The production of ultrafine particles from human activity, including traffic, cooking and industry, and especially residential heating, create a pollution cocktail for the megacities of China. Compared to their counterparts in other advanced economies, American urban contexts are a pretty unique case. The atmospheric chemistry in the U.S. is highly biased toward anthropogenic compounds, dominated by oxidation of anthropogenic precursors from both anthropogenic and natural emission sources.
Dr. Tiszenkel further explains this disparity: “Much of our understanding of particle formation comes from studies conducted in Chinese megacities, so predictions and models of air quality in the urban United States will not be accurate.” This suggests that relying on data from one region to assess another could lead to flawed conclusions regarding public health and environmental policies.
Research Implications and Future Directions
Dr. Tiszenkel and Dr. Lee’s research holds significant implications not just for Houston. This underscores the critical importance of localized studies focused on air quality and particle formation mechanisms in increasingly crowded, chemically diverse urban centers. These researchers are dedicated to continuing to develop their methodologies so that we can better understand atmospheric dynamics at a molecular scale.
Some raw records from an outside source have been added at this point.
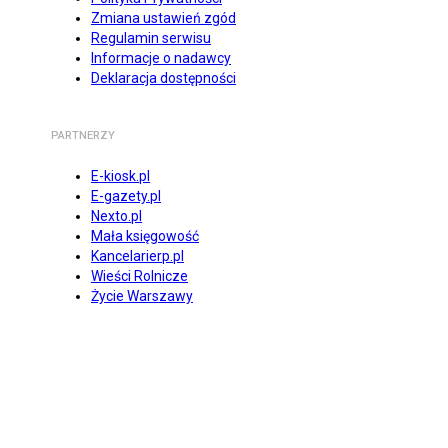
Zmiana ustawień zgód
Regulamin serwisu
Informacje o nadawcy
Deklaracja dostępności
PARTNERZY
E-kiosk.pl
E-gazety.pl
Nexto.pl
Mała księgowość
Kancelarierp.pl
Wieści Rolnicze
Życie Warszawy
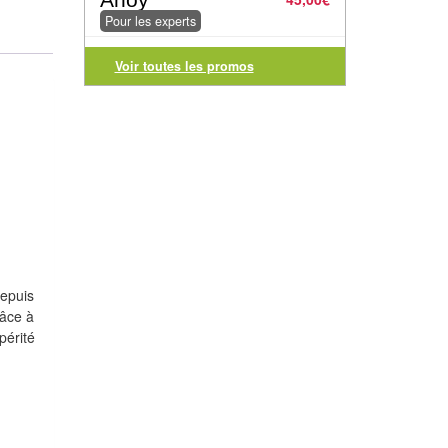
Pour les experts
Voir toutes les promos
depuis
râce à
périté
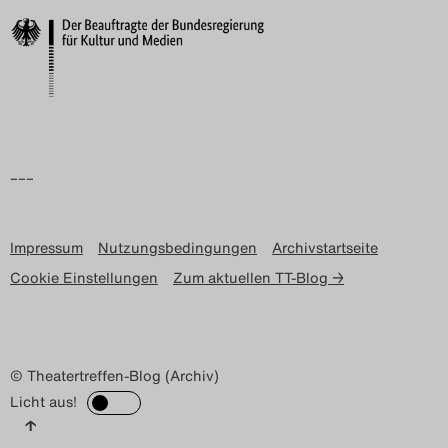
Search
–––
Impressum
Nutzungsbedingungen
Archivstartseite
Cookie Einstellungen
Zum aktuellen TT-Blog →
© Theatertreffen-Blog (Archiv)
Licht aus!
↑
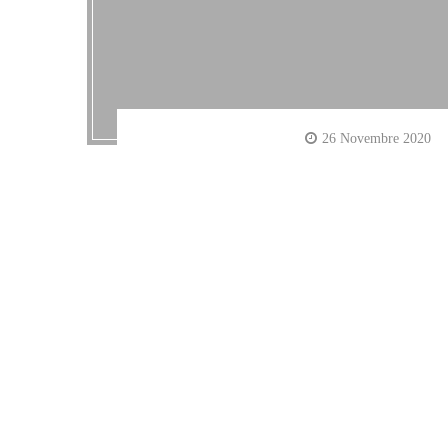
26 Novembre 2020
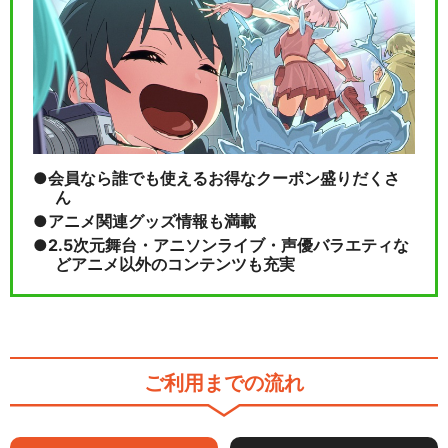
会員なら誰でも使えるお得なクーポン盛りだくさ
ん
アニメ関連グッズ情報も満載
2.5次元舞台・アニソンライブ・声優バラエティな
どアニメ以外のコンテンツも充実
ご利用までの流れ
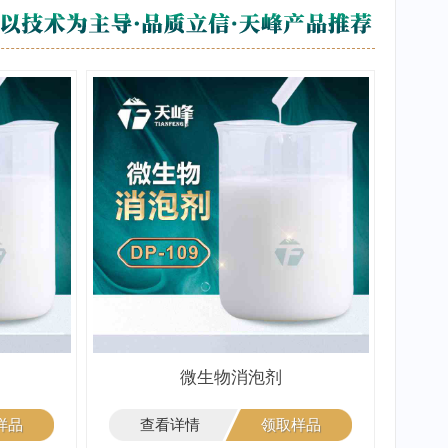
微生物消泡剂
样品
查看详情
领取样品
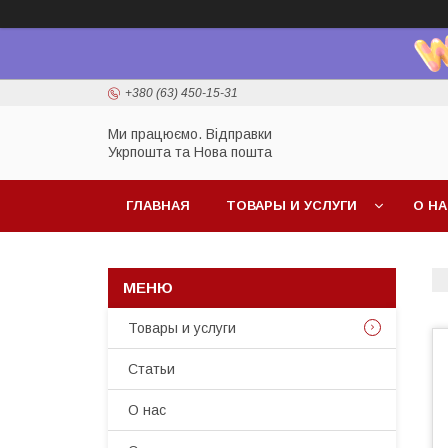
+380 (63) 450-15-31
Ми працюємо. Відправки
Укрпошта та Нова пошта
ГЛАВНАЯ
ТОВАРЫ И УСЛУГИ
О Н
Товары и услуги
Статьи
О нас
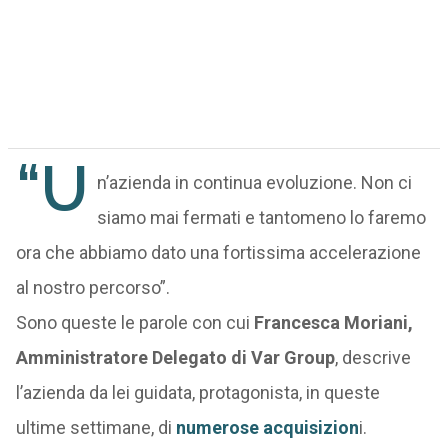
“U
n’azienda in continua evoluzione. Non ci
siamo mai fermati e tantomeno lo faremo
ora che abbiamo dato una fortissima accelerazione
al nostro percorso”.
Sono queste le parole con cui
Francesca Moriani,
Amministratore Delegato di Var Group
, descrive
l’azienda da lei guidata, protagonista, in queste
ultime settimane, di
numerose acquisizion
i.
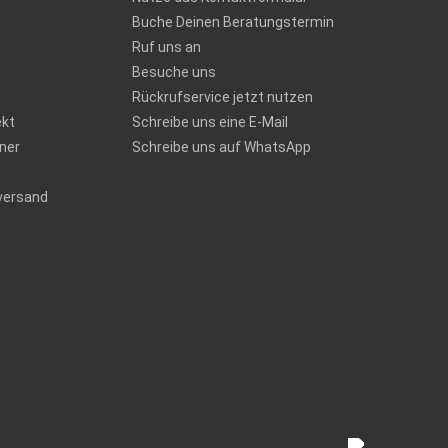
Buche Deinen Beratungstermin
Ruf uns an
Besuche uns
Rückrufservice jetzt nutzen
ekt
Schreibe uns eine E-Mail
ner
Schreibe uns auf WhatsApp
versand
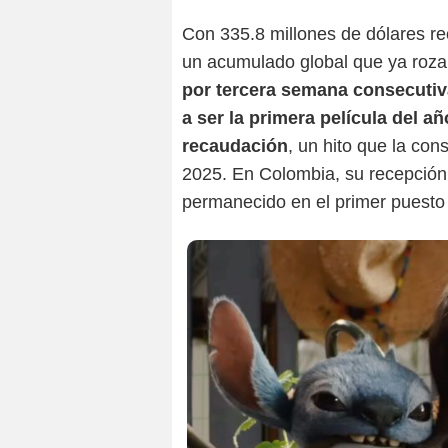
Con 335.8 millones de dólares r
un acumulado global que ya roza
por tercera semana consecutiva
a ser la primera película del a
recaudación
, un hito que la co
2025. En Colombia, su recepción 
permanecido en el primer puesto 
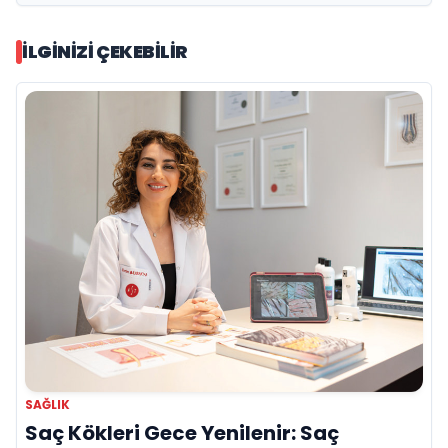
İLGINIZI ÇEKEBILIR
SAĞLIK
Saç Kökleri Gece Yenilenir: Saç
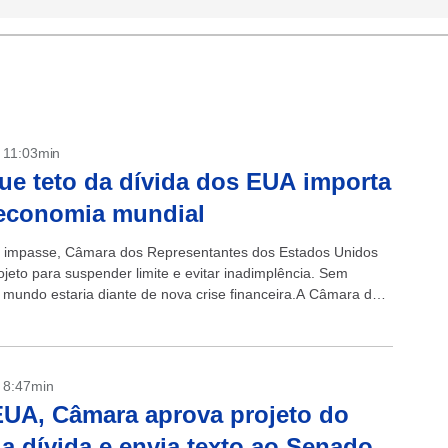
- 11:03min
ue teto da dívida dos EUA importa
 economia mundial
 impasse, Câmara dos Representantes dos Estados Unidos
ojeto para suspender limite e evitar inadimplência. Sem
mundo estaria diante de nova crise financeira.A Câmara dos
antes dos Estados Unidos aprovou nesta...
- 8:47min
UA, Câmara aprova projeto do
da dívida e envia texto ao Senado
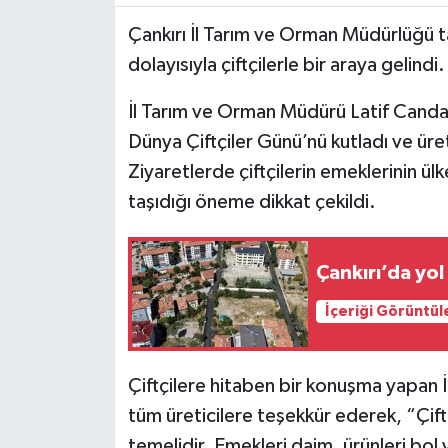
Çankırı İl Tarım ve Orman Müdürlüğü t
TÜRKİYE
dolayısıyla çiftçilerle bir araya gelindi.
DÜNYA
İl Tarım ve Orman Müdürü Latif Candan,
Dünya Çiftçiler Günü’nü kutladı ve üre
Ziyaretlerde çiftçilerin emeklerinin ül
taşıdığı öneme dikkat çekildi.
Çankırı’da yol
İçeriği Görüntül
Çiftçilere hitaben bir konuşma yapan
tüm üreticilere teşekkür ederek, “Çiftç
temelidir. Emekleri daim, ürünleri bol v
“We are the first group in the U.S., to our knowledge, to simultaneously measure size-resolved aerosol concentrations from newly formed particles up to micron sizes, gas-phase precursors and particle-phase chemical composition in-situ,” states Dr. Tiszenkel. Their innovative methodology makes them uniquely suited to make definitive conclusions about new particle formation, while decreasing the number of unknown variables.
“UAH offers a complete set of advanced instruments,” said Dr. Tiszenkel. He feels they are prepared, having developed the science and practice to make significant contributions in this arena. “It was easy to pursue that in Dr. Lee’s lab at UAH where we have one of the most comprehensive instrument suites for understanding atmospheric particle formation and evolution in the country.”